Plaiding, again.
Doug Hughes
doug@Eng.Auburn.Edu
Sun, 16 Jan 2000 10:27:53 -0600 (CST)
On 15 Jan 2000, Amos Gouaux wrote:
> Yeah, I know this has been gone over before, but I'm still a little
> bit stuck on this plaiding business, at least in this specific case
> (Cyrus message store).
>
> We've got an E250 that's hooked up to an A3500 controller, which in
> turn has 2 D1000 trays associated with it. These D1000 trays are
> divided so that each half is on a different bus on the A3500
> controller. The trays are fully populated with the 9GB, 10K RPM
> drives. This results in 4 SCSI chains of 6 disk drives each. We've
> also purchased VxVM and VxFS for this box, which is currently
> running Solaris 2.6. (I just happened to get the VxVM and VxFS
> releases that will run on Solaris 7, but I don't think I'll be able
> upgrade the box just yet.)
>
> These trays are going to be used as the message store for a Cyrus
> IMAP server that will be running on this E250. This message store
> is quite similar to MH or INN in that it stores the messages one per
> file. There are also some cache files per folder (directory) that
> store accesses and message headers, among other things. After
> running some crude scripts, we've observed that the predominate file
> size is roughly 8KB.
>
> So, what we've considered doing was to create 5 RAID5 LUNs composed
> of 4 drives. That way each drive of a LUN is on a separate bus.

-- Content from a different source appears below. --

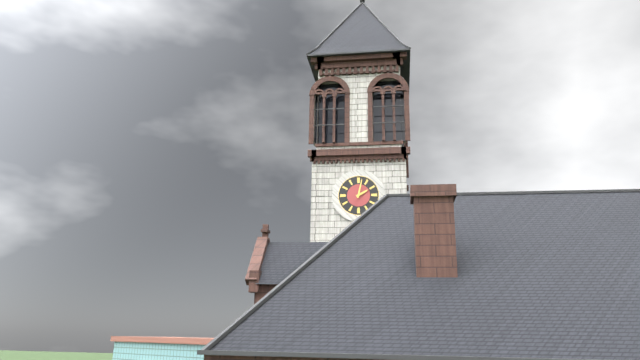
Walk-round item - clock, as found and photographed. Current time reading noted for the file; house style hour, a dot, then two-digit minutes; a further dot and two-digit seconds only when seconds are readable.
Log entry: 2.02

> The segment size (this time anyway) is 8KB (16 blocks). We settled
> on 8KB because of the message sizes. We were then thinking of using
> the remaining 4 drives as hot spares.
>
> How does that sound so far? Suggestions?
I would actually make the stripeunit larger than 8K. 64k would probably
be good. For best results, you should experiment. (We use cyrus on a
sparc storage array with a large stripe width for folders). And for
the INBOX folder we use a stripewidth of 512K.
>
> Now comes the part that we've had the most difficulty in resolving:
> filesystem layouts. I suppose we could have 5 separate filesystems
> on each of these LUNs. Unfortunately, this would tend to mean that
> we have to shuffle accounts between these filesystems to keep things
> more or less balanced. Instead, what I'd like to see is one
> filesystem composed of these LUNs, if that's at all reasonable.
It is, but you've have to sort of scratch your proposed volume layout.
The only way to get one filesystem is to have one volume. There are
two ways to do this:
1) You can create a single RAID-5 volume on 4 disks and then grow
it over the other disk (thus having a data column and parity column
split over all the disks and having 1/3 overhead.
2) You can create a single RAID-5 volume across all of the disks, thus
having a single disk overhead. - disadvantage - if you lose a single
controller or SCSI bus or cable, you lose everything. Anecdotal reports
in the past have also indicated this may be inefficient.
>
> If the one filesystem approach is taken, the next question is how to
> organize these LUNs. The simplest approach would be to have one big
> concat. The other approach would be this "plaiding", where the LUNs
> are striped together. If a stripe were to be used, exactly how
> should it be configured?
the concat would be analogous to #1 above. You can't really do the
striping in the way you think. You could with SDS, but then your
configuration would be forever fixed, and you'd lose some of the
autoconfiguration advantage you get when running VxFS on top of VxVM.
>
> After reading some of these ssa-manager posts over and over, it would
> seem that the "chunk" (one of our problems I'm sure are the different
> terms being used for segment size, interlace value, etc) should be
> some multiple of the 8KB "chunk" size on the RAID5 LUNs. Would that
> be 3 * 8KB = 24KB, because we're using RAID5 LUNs composed of 4
> member disks? If so, isn't this 24KB kinda big for I/Os that would
> be around 8KB? Is the goal to try to cache the writes so that
> several messages are written at once? But VxVM, since it doesn't use
> NVRAM, isn't going to be able to do that, right?
>
I don't think 24 is big at all.. Because, these writes will be aggregated
and bundled anyway. Remember, you'll be having lots of things being
delivered at any one given time.
> We're thinking that because we're talking about so many small files,
> that a VxVM stripe might not be all that advantageous, and it might
> simply be more reasonable in this case to do a concat. But then
> again, this is getting into areas that we haven't dealt with much
> before, at least not at this level of complexity.
Personally, what we do is have 2 separate volumes. We have one setup
as a stripe+mirror for the inbox messages. All of the incoming email
goes into a high performance high reliability volume. All folders
are setup on a separate cyrus partition (in the cyrus sense) in
RAID-5. This seems to be working well for us.
In your case, it would mean taking 8 disks, striping and mirroring, and
then probably either doing a RAID-5 across another 8 (giving 1 parity)
or doing a RAID-5 across 4 and growing across another 4 (giving 2 parity
disks, but probably better fault tolerance)
____________________________________________________________________________
Doug Hughes Engineering Network Services
System/Net Admin Auburn University
doug@eng.auburn.edu